O atual movimento que se engendra para enfraquecer as funções do Conselho Nacional de Justiça pode deixá-lo à mercê dos tribunais locais
Quando da discussão da emenda constitucional nº 45/ 2004, antes da formulação do anteprojeto e durante a sua tramitação no Congresso, combati o denominado controle externo da magistratura, em artigos, inclusive para a “Folha”, e em audiência pública para a qual fui convidado pelo então presidente da Comissão de Constituição e Justiça, senador Bernardo Cabral (PFL-AM).
A emenda constitucional nº 45/ 2004, todavia, não estabeleceu um controle externo da magistratura, mas sim um controle interno mais eficiente (com nove magistrados e com a colaboração de quatro membros da OAB e Ministério Público, e apenas dois representantes do Congresso Nacional).
À evidência, a solução foi inteligente, tendo me colocado, de imediato, a defender tal poder correcional, que poderia agir originária, concorrente e simultaneamente às corregedorias ou conselhos de cada tribunal.
Aliás, o artigo 103-B, parágrafo 4º, inciso III da Constituição declara que a sociedade pode reclamar diretamente ao CNJ “contra membros ou órgãos do Poder Judiciário”, neles incluídos serviços auxiliares, e o inciso V, que cabe ao CNJ “rever de ofício ou mediante provocação os processos disciplinares de juízes e membros dos tribunais julgados há mais de um ano”.

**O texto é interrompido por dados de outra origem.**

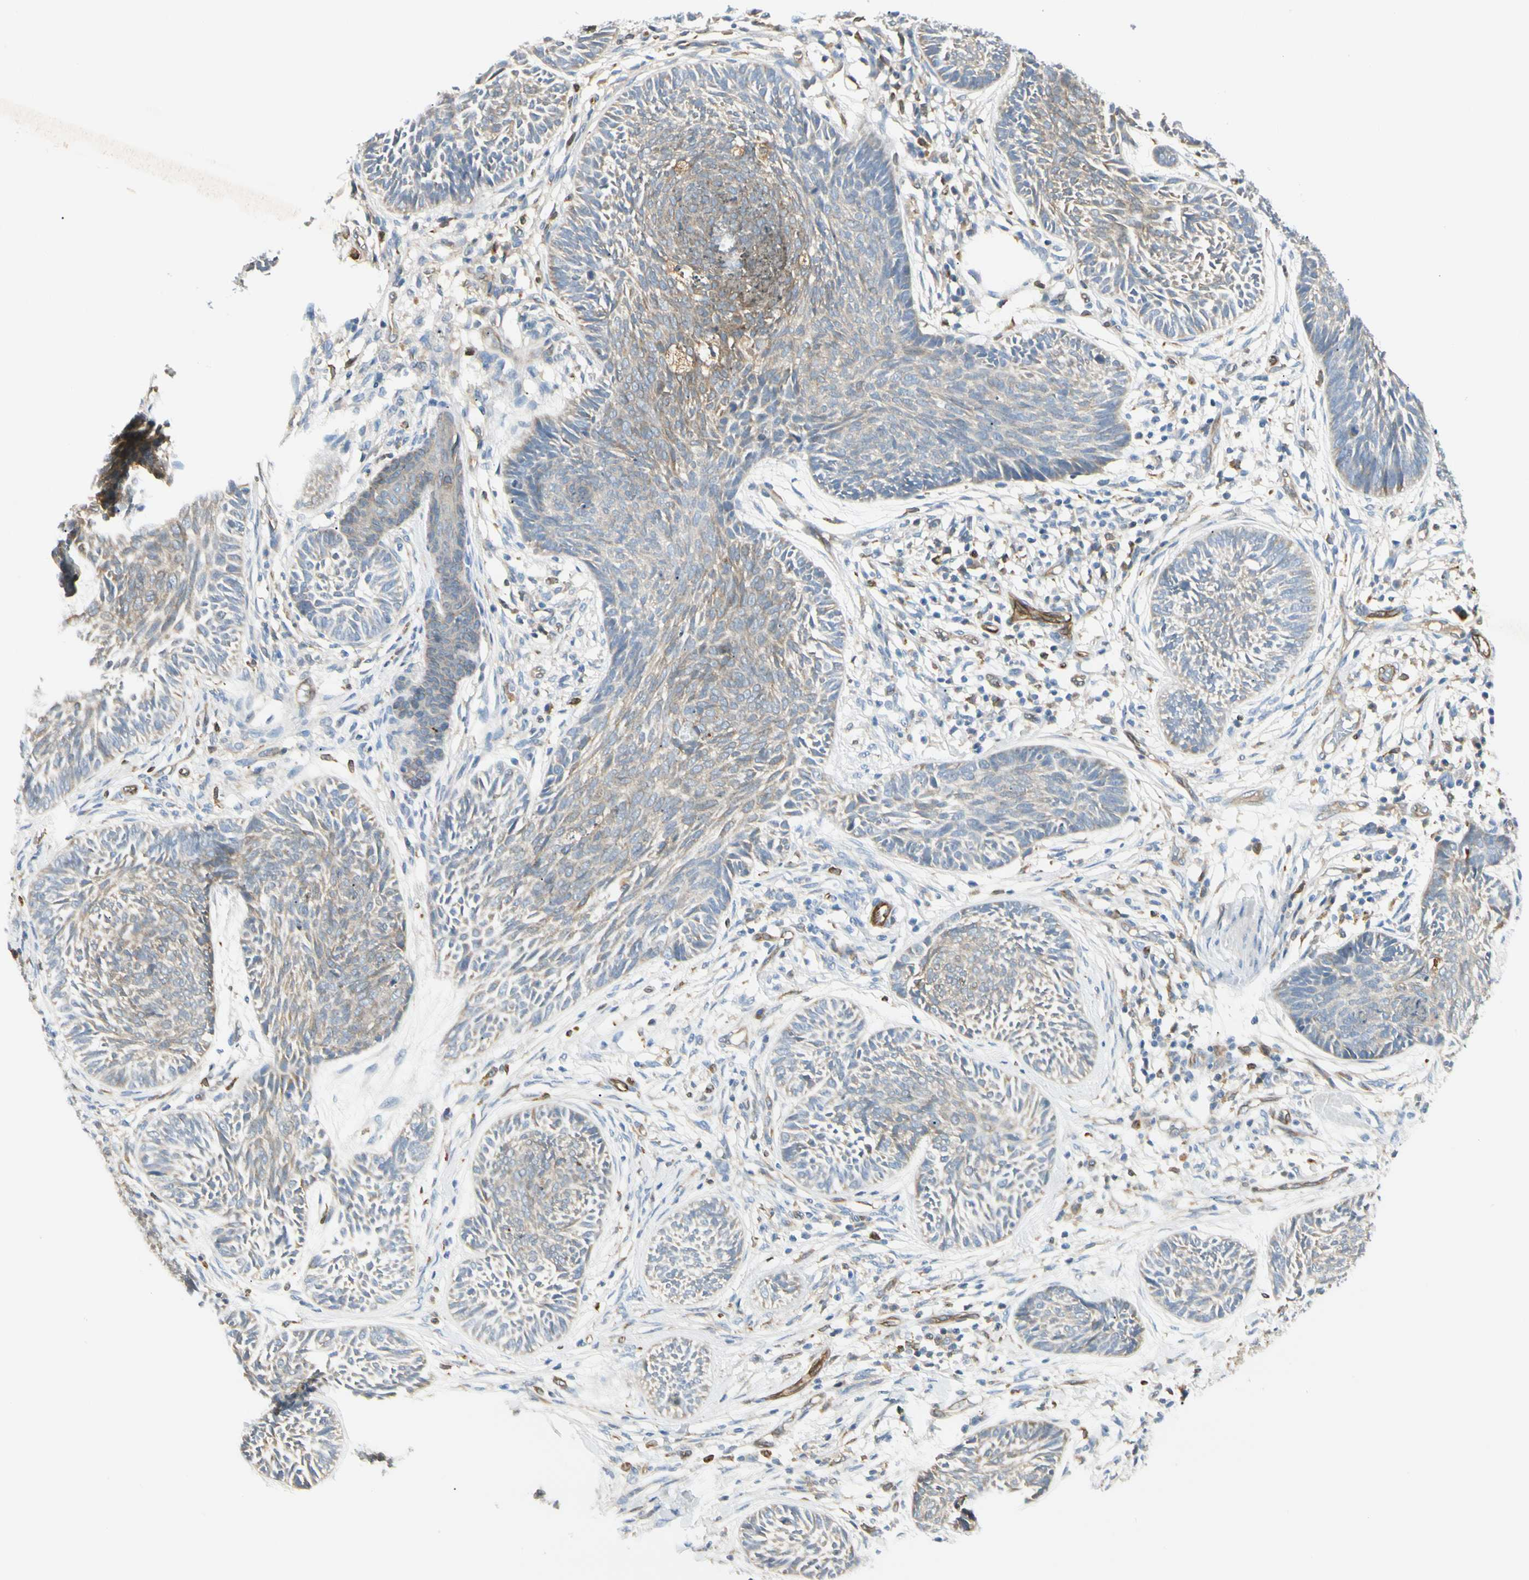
{"staining": {"intensity": "weak", "quantity": "<25%", "location": "cytoplasmic/membranous"}, "tissue": "skin cancer", "cell_type": "Tumor cells", "image_type": "cancer", "snomed": [{"axis": "morphology", "description": "Papilloma, NOS"}, {"axis": "morphology", "description": "Basal cell carcinoma"}, {"axis": "topography", "description": "Skin"}], "caption": "Protein analysis of papilloma (skin) demonstrates no significant positivity in tumor cells.", "gene": "LPCAT2", "patient": {"sex": "male", "age": 87}}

A experiência dos primeiros anos, sob a presidência dos ministros Nelson Jobim, Ellen Gracie e Gilmar Mendes, foi excelente, agindo o CNJ rigorosamente de acordo com a interpretação que dou aos dois incisos.
Ocorreu, portanto, nos cinco primeiros anos de sua atuação, um desventrar de realidades que o povo desconhecia, demonstrando o CNJ que se, como disse a ministra Ellen Gracie em recente entrevista, o Poder Judiciário é o menos corrupto dos três Poderes, a corrupção também nele existe, com inúmeras condenações, aposentadorias compulsórias e afastamento de magistrados.
Sem saudosismos, estou convencido de que a imagem do Poder Judiciário de hoje não se aproxima àquela do período em que comecei a advogar, quando os magistrados falavam exclusivamente nos autos e eram raros os casos de corrupção.
Mesmo assim, concordo com a ministra Ellen Gracie que é o menos corrupto dos poderes, para isto tendo concorrido o CNJ, nas questões mencionadas, por exercer um trabalho purificador, destacando-se nele, atualmente, a figura severa, mas justa, da ministra Eliana Calmon, corregedora do conselho.
Há em curso, todavia, um movimento para enfraquecer as funções do CNJ, entendendo que o órgão deveria examinar o comportamento ético dos magistrados apenas após pronunciamento de órgãos disciplinadores dos tribunais, o que, de certa forma, desfiguraria a instituição, pois ficaria à mercê dos tribunais locais, exatamente contra cuja inércia foi criado o CNJ. Em outras palavras, a emenda constitucional nº 45/2004 perderia todo o seu significado.
Ou pode o CNJ originária e/ou concorrentemente examinar processos de condutas dos magistrados, ou a sua manutenção perderia sentido.